We used a two-stage meta-analytic framework to take into account differences between hospitals. In the first stage, for each hospital a linear regression model was fitted for each F0-related feature as the dependent variable using MDD and covariates as the predictor variables. We applied rank-based inverse normal transformation to the voice features. At stage 2, beta coefficients for MDD and standard errors from stage 1 were pooled using random-effects meta-analysis [63], assuming that the true effect sizes in different sites are not exactly the same but are drawn from a distribution of effect sizes. P values were FDR-adjusted [64]. In the second stage, we repeated the analyses in four hospitals with sample sizes ≥100 (N = 1084, Fig. S1). We performed the same procedure as in the two-stage meta-analysis above. We combined results from both discovery and replication cohorts using random-effects meta-analysis [63].

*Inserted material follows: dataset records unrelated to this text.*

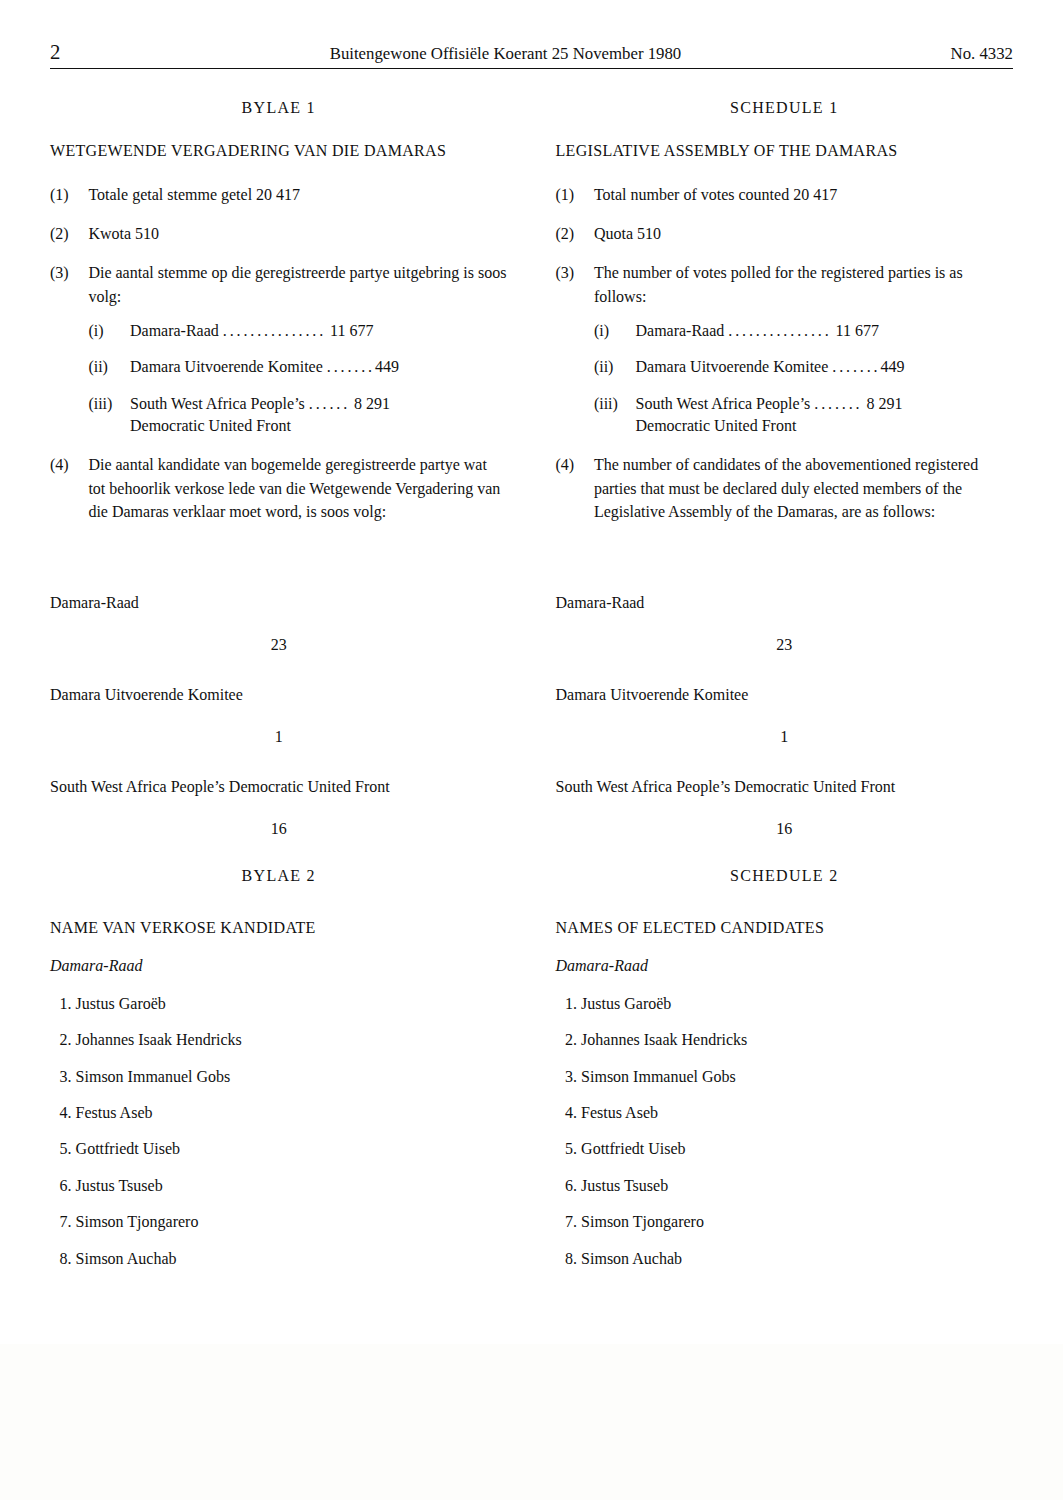2 Buitengewone Offisiële Koerant 25 November 1980 No. 4332
BYLAE 1
Wetgewende Vergadering van die Damaras
Totale getal stemme getel 20 417
Kwota 510
Die aantal stemme op die geregistreerde partye uitgebring is soos volg:
Damara-Raad ............... 11 677
Damara Uitvoerende Komitee ....... 449
South West Africa People’s ...... 8 291
Democratic United Front
Die aantal kandidate van bogemelde geregistreerde partye wat tot behoorlik verkose lede van die Wetgewende Vergadering van die Damaras verklaar moet word, is soos volg:
Damara-Raad
23
Damara Uitvoerende Komitee
1
South West Africa People’s Democratic United Front
16
BYLAE 2
Name van verkose kandidate
Damara-Raad
Justus Garoëb
Johannes Isaak Hendricks
Simson Immanuel Gobs
Festus Aseb
Gottfriedt Uiseb
Justus Tsuseb
Simson Tjongarero
Simson Auchab
SCHEDULE 1
Legislative Assembly of the Damaras
Total number of votes counted 20 417
Quota 510
The number of votes polled for the registered parties is as follows:
Damara-Raad ............... 11 677
Damara Uitvoerende Komitee ....... 449
South West Africa People’s ....... 8 291
Democratic United Front
The number of candidates of the abovementioned registered parties that must be declared duly elected members of the Legislative Assembly of the Damaras, are as follows:
Damara-Raad
23
Damara Uitvoerende Komitee
1
South West Africa People’s Democratic United Front
16
SCHEDULE 2
Names of elected candidates
Damara-Raad
Justus Garoëb
Johannes Isaak Hendricks
Simson Immanuel Gobs
Festus Aseb
Gottfriedt Uiseb
Justus Tsuseb
Simson Tjongarero
Simson Auchab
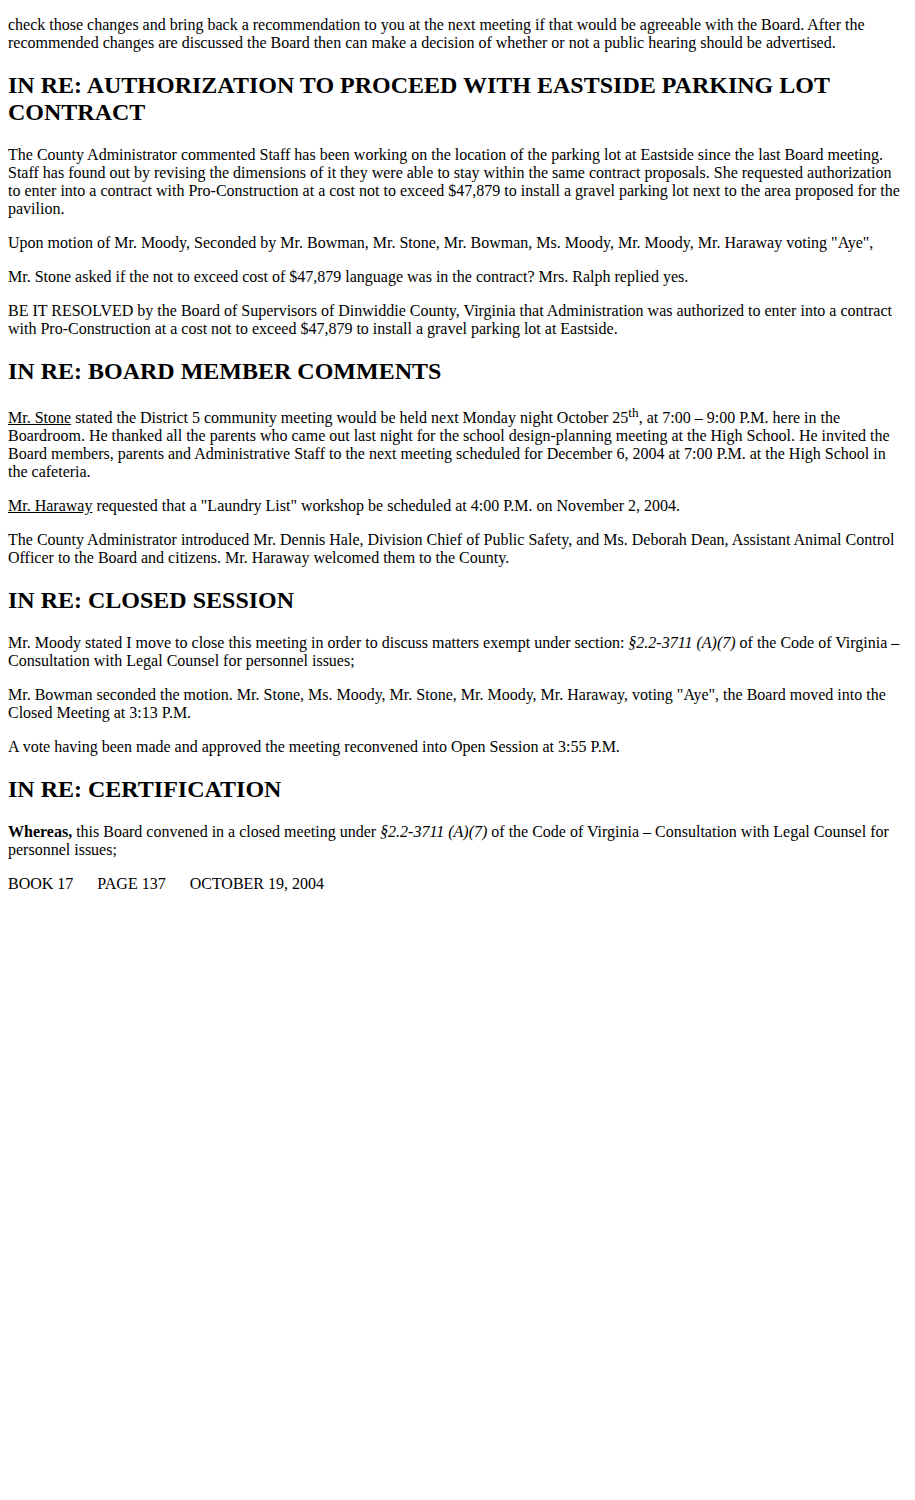check those changes and bring back a recommendation to you at the next meeting if that would be agreeable with the Board. After the recommended changes are discussed the Board then can make a decision of whether or not a public hearing should be advertised.
IN RE: AUTHORIZATION TO PROCEED WITH EASTSIDE PARKING LOT CONTRACT
The County Administrator commented Staff has been working on the location of the parking lot at Eastside since the last Board meeting. Staff has found out by revising the dimensions of it they were able to stay within the same contract proposals. She requested authorization to enter into a contract with Pro-Construction at a cost not to exceed $47,879 to install a gravel parking lot next to the area proposed for the pavilion.
Upon motion of Mr. Moody, Seconded by Mr. Bowman, Mr. Stone, Mr. Bowman, Ms. Moody, Mr. Moody, Mr. Haraway voting "Aye",
Mr. Stone asked if the not to exceed cost of $47,879 language was in the contract? Mrs. Ralph replied yes.
BE IT RESOLVED by the Board of Supervisors of Dinwiddie County, Virginia that Administration was authorized to enter into a contract with Pro-Construction at a cost not to exceed $47,879 to install a gravel parking lot at Eastside.
IN RE: BOARD MEMBER COMMENTS
Mr. Stone stated the District 5 community meeting would be held next Monday night October 25th, at 7:00 – 9:00 P.M. here in the Boardroom. He thanked all the parents who came out last night for the school design-planning meeting at the High School. He invited the Board members, parents and Administrative Staff to the next meeting scheduled for December 6, 2004 at 7:00 P.M. at the High School in the cafeteria.
Mr. Haraway requested that a "Laundry List" workshop be scheduled at 4:00 P.M. on November 2, 2004.
The County Administrator introduced Mr. Dennis Hale, Division Chief of Public Safety, and Ms. Deborah Dean, Assistant Animal Control Officer to the Board and citizens. Mr. Haraway welcomed them to the County.
IN RE: CLOSED SESSION
Mr. Moody stated I move to close this meeting in order to discuss matters exempt under section: §2.2-3711 (A)(7) of the Code of Virginia – Consultation with Legal Counsel for personnel issues;
Mr. Bowman seconded the motion. Mr. Stone, Ms. Moody, Mr. Stone, Mr. Moody, Mr. Haraway, voting "Aye", the Board moved into the Closed Meeting at 3:13 P.M.
A vote having been made and approved the meeting reconvened into Open Session at 3:55 P.M.
IN RE: CERTIFICATION
Whereas, this Board convened in a closed meeting under §2.2-3711 (A)(7) of the Code of Virginia – Consultation with Legal Counsel for personnel issues;
BOOK 17 PAGE 137 OCTOBER 19, 2004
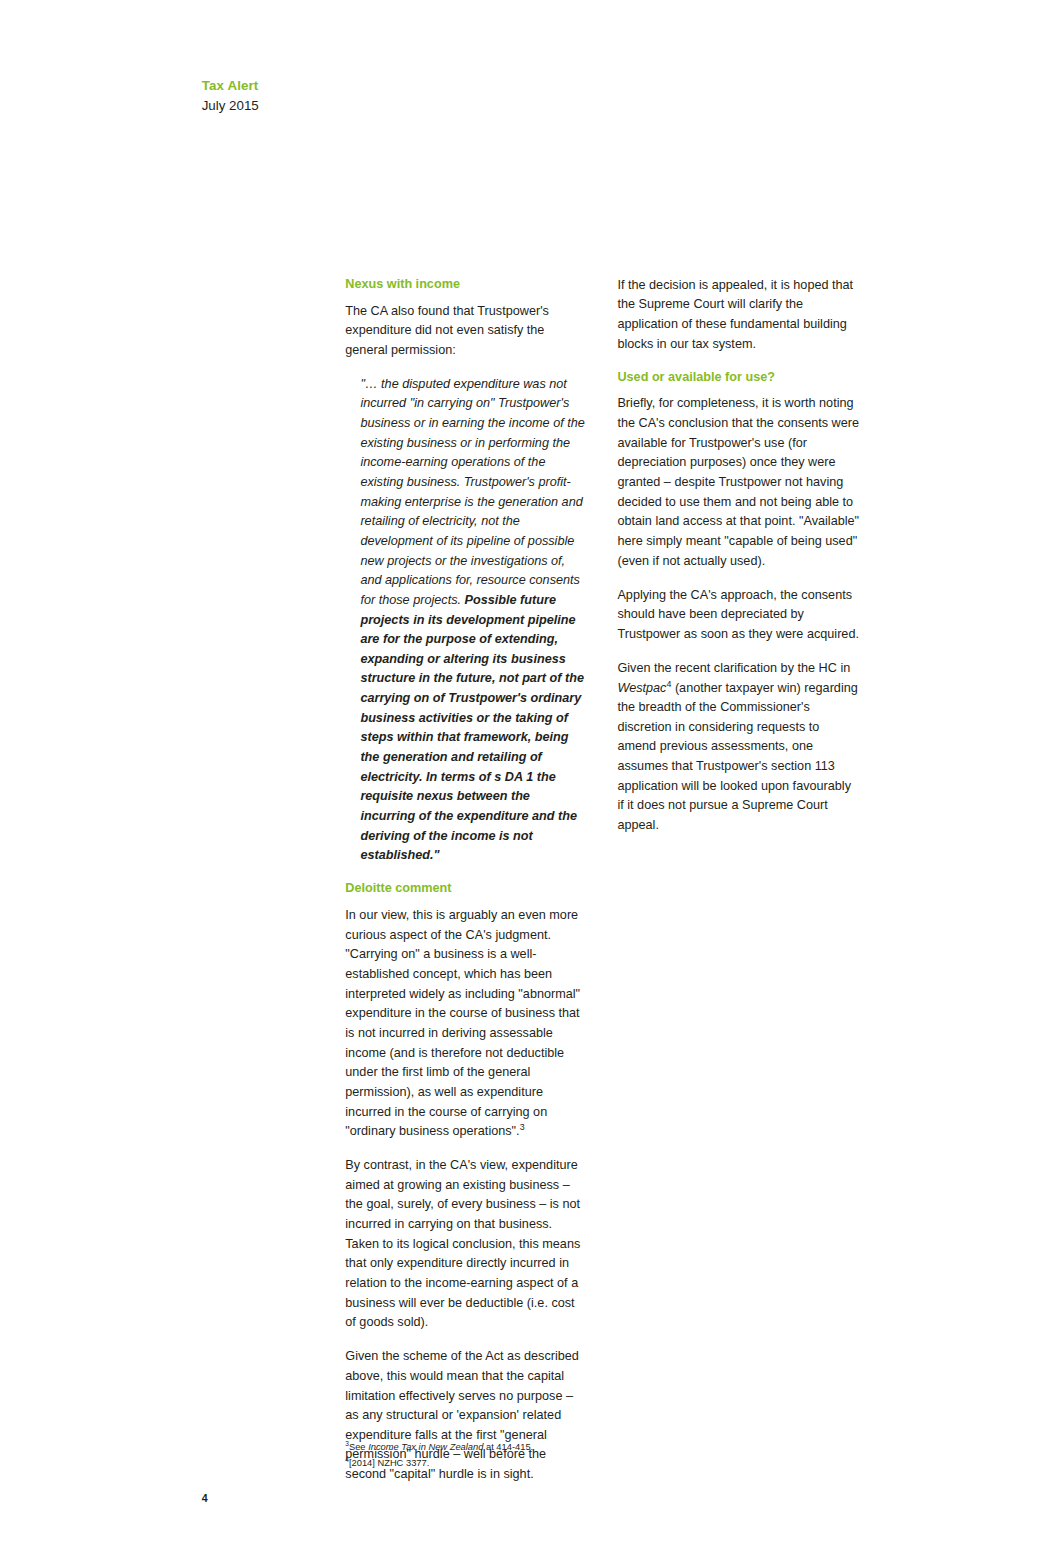Tax Alert
July 2015
Nexus with income
The CA also found that Trustpower's expenditure did not even satisfy the general permission:
"… the disputed expenditure was not incurred "in carrying on" Trustpower's business or in earning the income of the existing business or in performing the income-earning operations of the existing business. Trustpower's profit-making enterprise is the generation and retailing of electricity, not the development of its pipeline of possible new projects or the investigations of, and applications for, resource consents for those projects. Possible future projects in its development pipeline are for the purpose of extending, expanding or altering its business structure in the future, not part of the carrying on of Trustpower's ordinary business activities or the taking of steps within that framework, being the generation and retailing of electricity. In terms of s DA 1 the requisite nexus between the incurring of the expenditure and the deriving of the income is not established."
Deloitte comment
In our view, this is arguably an even more curious aspect of the CA's judgment. "Carrying on" a business is a well-established concept, which has been interpreted widely as including "abnormal" expenditure in the course of business that is not incurred in deriving assessable income (and is therefore not deductible under the first limb of the general permission), as well as expenditure incurred in the course of carrying on "ordinary business operations".3
By contrast, in the CA's view, expenditure aimed at growing an existing business – the goal, surely, of every business – is not incurred in carrying on that business. Taken to its logical conclusion, this means that only expenditure directly incurred in relation to the income-earning aspect of a business will ever be deductible (i.e. cost of goods sold).
Given the scheme of the Act as described above, this would mean that the capital limitation effectively serves no purpose – as any structural or 'expansion' related expenditure falls at the first "general permission" hurdle – well before the second "capital" hurdle is in sight.
If the decision is appealed, it is hoped that the Supreme Court will clarify the application of these fundamental building blocks in our tax system.
Used or available for use?
Briefly, for completeness, it is worth noting the CA's conclusion that the consents were available for Trustpower's use (for depreciation purposes) once they were granted – despite Trustpower not having decided to use them and not being able to obtain land access at that point. "Available" here simply meant "capable of being used" (even if not actually used).
Applying the CA's approach, the consents should have been depreciated by Trustpower as soon as they were acquired.
Given the recent clarification by the HC in Westpac4 (another taxpayer win) regarding the breadth of the Commissioner's discretion in considering requests to amend previous assessments, one assumes that Trustpower's section 113 application will be looked upon favourably if it does not pursue a Supreme Court appeal.
3See Income Tax in New Zealand at 414-415.
4[2014] NZHC 3377.
4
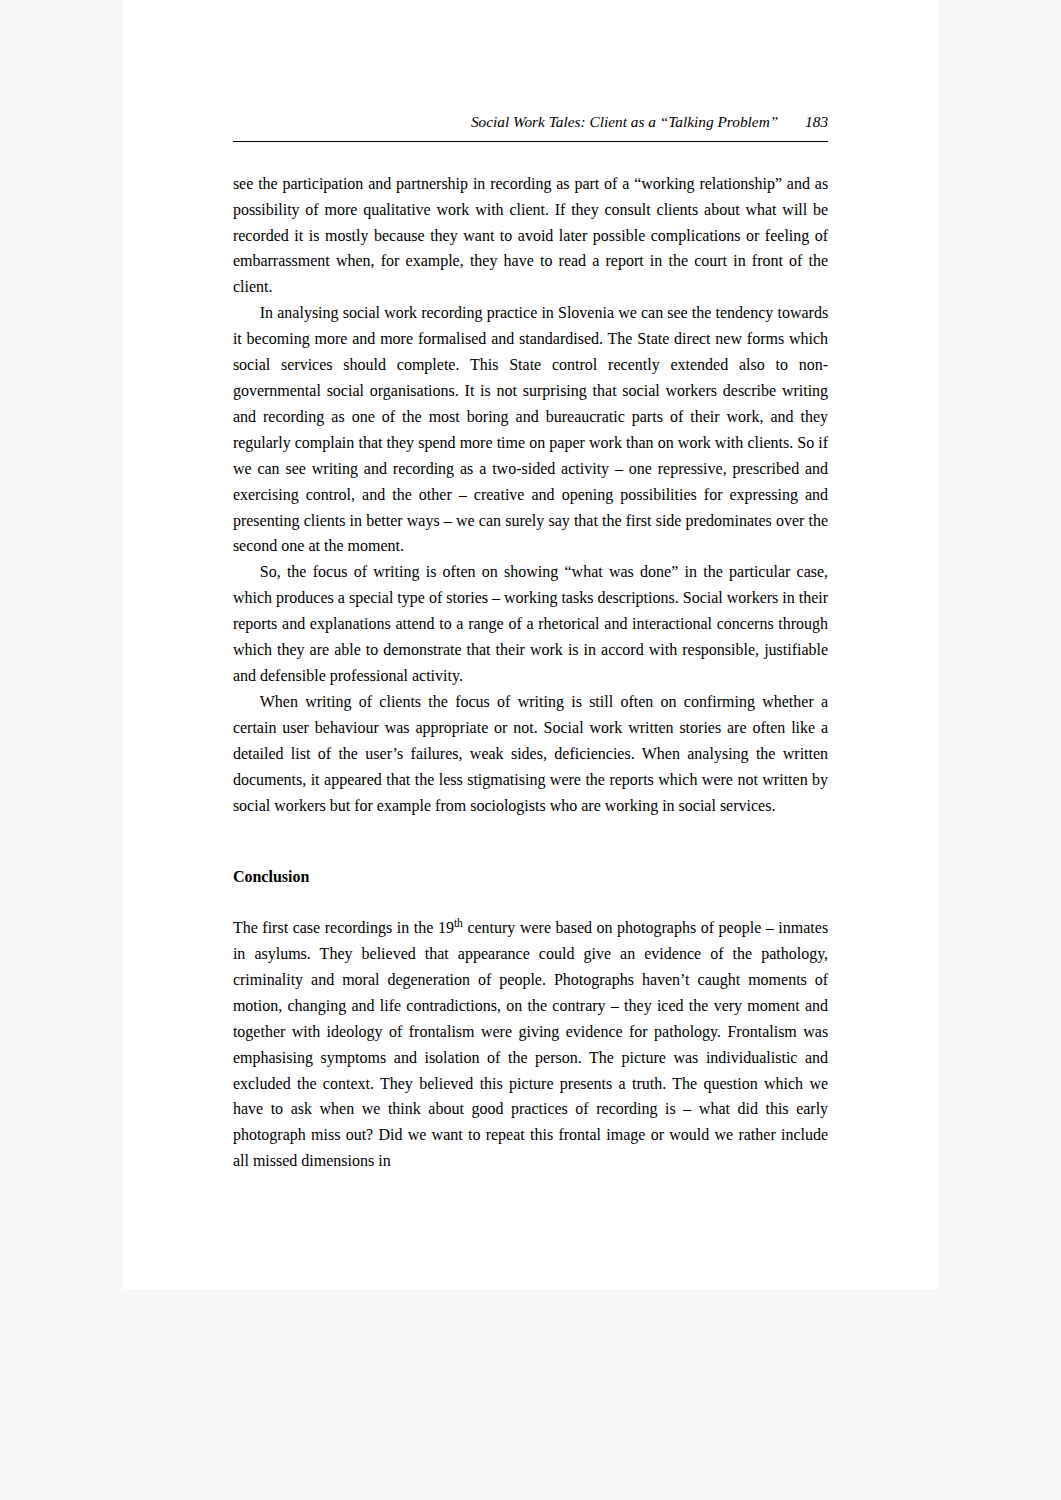Social Work Tales: Client as a “Talking Problem”183
see the participation and partnership in recording as part of a “working relationship” and as possibility of more qualitative work with client. If they consult clients about what will be recorded it is mostly because they want to avoid later possible complications or feeling of embarrassment when, for example, they have to read a report in the court in front of the client.
In analysing social work recording practice in Slovenia we can see the tendency towards it becoming more and more formalised and standardised. The State direct new forms which social services should complete. This State control recently extended also to non-governmental social organisations. It is not surprising that social workers describe writing and recording as one of the most boring and bureaucratic parts of their work, and they regularly complain that they spend more time on paper work than on work with clients. So if we can see writing and recording as a two-sided activity – one repressive, prescribed and exercising control, and the other – creative and opening possibilities for expressing and presenting clients in better ways – we can surely say that the first side predominates over the second one at the moment.
So, the focus of writing is often on showing “what was done” in the particular case, which produces a special type of stories – working tasks descriptions. Social workers in their reports and explanations attend to a range of a rhetorical and interactional concerns through which they are able to demonstrate that their work is in accord with responsible, justifiable and defensible professional activity.
When writing of clients the focus of writing is still often on confirming whether a certain user behaviour was appropriate or not. Social work written stories are often like a detailed list of the user’s failures, weak sides, deficiencies. When analysing the written documents, it appeared that the less stigmatising were the reports which were not written by social workers but for example from sociologists who are working in social services.
Conclusion
The first case recordings in the 19th century were based on photographs of people – inmates in asylums. They believed that appearance could give an evidence of the pathology, criminality and moral degeneration of people. Photographs haven’t caught moments of motion, changing and life contradictions, on the contrary – they iced the very moment and together with ideology of frontalism were giving evidence for pathology. Frontalism was emphasising symptoms and isolation of the person. The picture was individualistic and excluded the context. They believed this picture presents a truth. The question which we have to ask when we think about good practices of recording is – what did this early photograph miss out? Did we want to repeat this frontal image or would we rather include all missed dimensions in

Heritability and genetic correlations

Heritability and genetic correlations were estimated on the 7654 subjects in CONVERGE (Fig. S1). The SNP-based heritability used a generalized REML (restricted maximum likelihood) method implemented in LDAK [65]. We applied rank-based inverse normal transformation to the voice features and incorporated the above covariates and 20 genetic PCs. P values were FDR-adjusted. For heritable voice features, we estimated their genetic correlation with MDD, adjusting for these same covariates and 20 genetic PCs. The genetic correlation was calculated through a bivariate GREML analysis implemented in GCTA [66, 67]. P values were FDR-adjusted based on the number of heritable voice features.

Associations between pitch features and current mood

To identify biomarkers for current mood, subjects in the replication cohort were given a 16-item, self-administered questionnaire assessing the severity of depression-related symptoms on a five-point distress scale over the past 30 days (subscales for depression symptom checklist, SCL) [55]. We used the same two-stage meta-analysis method to estimate the association between the 16 voice features and SCL scores. All four hospitals from the replication cohort with sample sizes ≥100 were selected (N = 1084, Fig. S1). At stage 1, for each hospital, a linear regression model was fitted for each pitch feature as the dependent variable using SCL scores and the covariates as the predictor variables. At stage 2, beta coefficients for SCL and standard errors from stage 1 were pooled using random-effects meta-analyses [63]. SCL scores were standardized using rank-based inverse normal transformation. P values were FDR-adjusted.

Classification model

We employed a logistic regression model using seven covariates (age, education level, occupation, marital status, social class, noise level, and accent) to establish a null model. Full models that incorporated both these covariates and voice features were then developed. We included all 20 voice features identified as associated with MDD during the discovery stage, including those not replicated. We used samples available in the discovery group for training data (n = 7654). For the test data set we used the replication sample (n = 1189). There was no re-estimation of weights in the test sample.

We compared the results of the full model with the null model based on logistic regression. Then we tested the classification performances using SVM, XGBoost, and MLP as the classifiers. The performance of models was evaluated across several metrics: accuracy, sensitivity, specificity, AUC-ROC, AUC-PR, and F1-score. To identify the best hyperparameters for each model, a grid search with 5-folds cross-validation was employed on the training dataset. The above process was implemented in python with package scikit-learn [68] v1.2.2 and xgboost [59] v2.0.3.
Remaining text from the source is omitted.